19.7.4: After HA failover mobile IPsec users stay connected to the now backup FW

Started by rainerle, September 16, 2019, 10:35:09 AM

Previous topic - Next topic
Hi,

after a few failovers I realised that a via IPsec connected users (with MOBIKE enabled) stays connected to the firewall he initially connected to. The connection itself becomes unusable since the routing is not working anymore, but the VPN client does not reconnect to the new master HA device.

If one of the firewall reboots the client reconnects properly. Above scenario is only valid if the failover is triggered by disabling the CARP interfaces in /carp_status.php .

Is there already an existing best practise/work around for this? From my point of view a CARP failover should trigger service restarts on the old master HA device...

Can I somehow use
/usr/local/opnsense/service/configd_ctl.py
to restart strongswan as soon as an active master becomes backup?

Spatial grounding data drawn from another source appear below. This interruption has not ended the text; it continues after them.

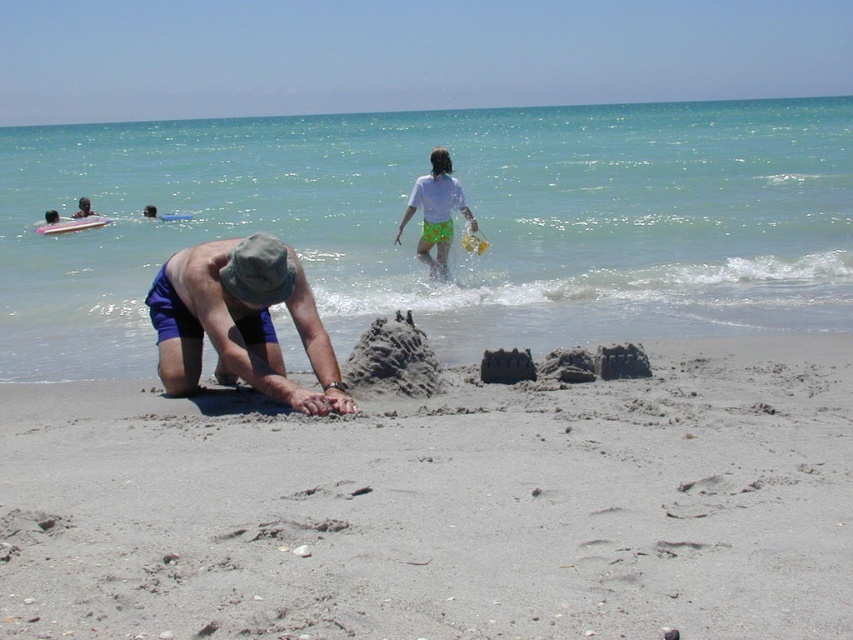
Does gray sandcastle at center have a lesser height compared to white cotton shirt at upper center?

Yes.

Which is behind, point (210, 404) or point (428, 236)?

The point (428, 236) is more distant.

Image resolution: width=853 pixels, height=640 pixels. In order to click on gray sandcastle at center in this screenshot , I will do `click(442, 508)`.

Does smooth blue shorts at lower left have a greater width compared to smooth skin person at upper left?

No.

Measure the distance between smooth blue shorts at lower left and smooth skin person at upper left.

3.30 feet

Is point (84, 204) positioned before point (154, 211)?

No, it is not.

Identify the location of smooth blue shorts at lower left. The height and width of the screenshot is (640, 853). (83, 209).

Can you confirm if gray sandcastle at center is positioned to the right of smooth blue shorts at lower left?

Indeed, gray sandcastle at center is positioned on the right side of smooth blue shorts at lower left.

Is gray sandcastle at center wider than smooth blue shorts at lower left?

Yes, gray sandcastle at center is wider than smooth blue shorts at lower left.

Where is `gray sandcastle at center`? gray sandcastle at center is located at coordinates (442, 508).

root@opnsense01:~ # cat /usr/local/etc/devd/carp.conf
#
# CARP notify hooks. This will call carpup/carpdown with the
# interface (carp0, carp1) as the first parameter.
#

notify 101 {
    match "system"          "CARP";
    match "subsystem"       "[0-9]+@[0-9a-z]+";
    match "type"            "(MASTER|BACKUP)";
    action "/usr/local/opnsense/service/configd_ctl.py interface carp $subsystem $type";
};
root@opnsense01:~ #


Yes, it does. It uses a DNS name that points to the CARP IP.

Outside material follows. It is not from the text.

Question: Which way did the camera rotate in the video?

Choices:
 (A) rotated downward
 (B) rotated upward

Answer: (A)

I have no test cluster available yet, but from all the HA woes I think I have to build one...

Reading up on
https://wiki.strongswan.org/projects/strongswan/wiki/MobIke
https://tools.ietf.org/html/rfc4555


  • The mobile client initiates the connection using the CARP IP
  • The OPNsense has the interface IP and the CARP IP and let's the client know about both
  • The client decides which one to use
  • As the failover occurs the client switches to the still available interface address

So either disable MobIke or restart the IPsec service when a manual failover occurs that leaves the previous master HA device alive.

MobIke is fantastic for roaming mobile clients, so I would prefer the second option.

I remember a discussion in a github issue about restart daemon after failover, I think you were also involved.

Maybe worth open a feature request, but no guarantee.

rc.syshook "carp" event with "pluginctl -s strongswan restart" should do the trick.


Cheers,
Franco


Quote from: franco on September 16, 2019, 03:33:48 PM
rc.syshook "carp" event with "pluginctl -s strongswan restart" should do the trick.

So apparently there is a bug:
- created a script 20-ipsec as a copy from the 50-frr script
- added logging output as the stop/start command was never executed
- realised that /usr/local/etc/devd/carp.conf never picks up on my CARP interfaces since they are all on lagg devices...

Created a PR https://github.com/opnsense/core/pull/3721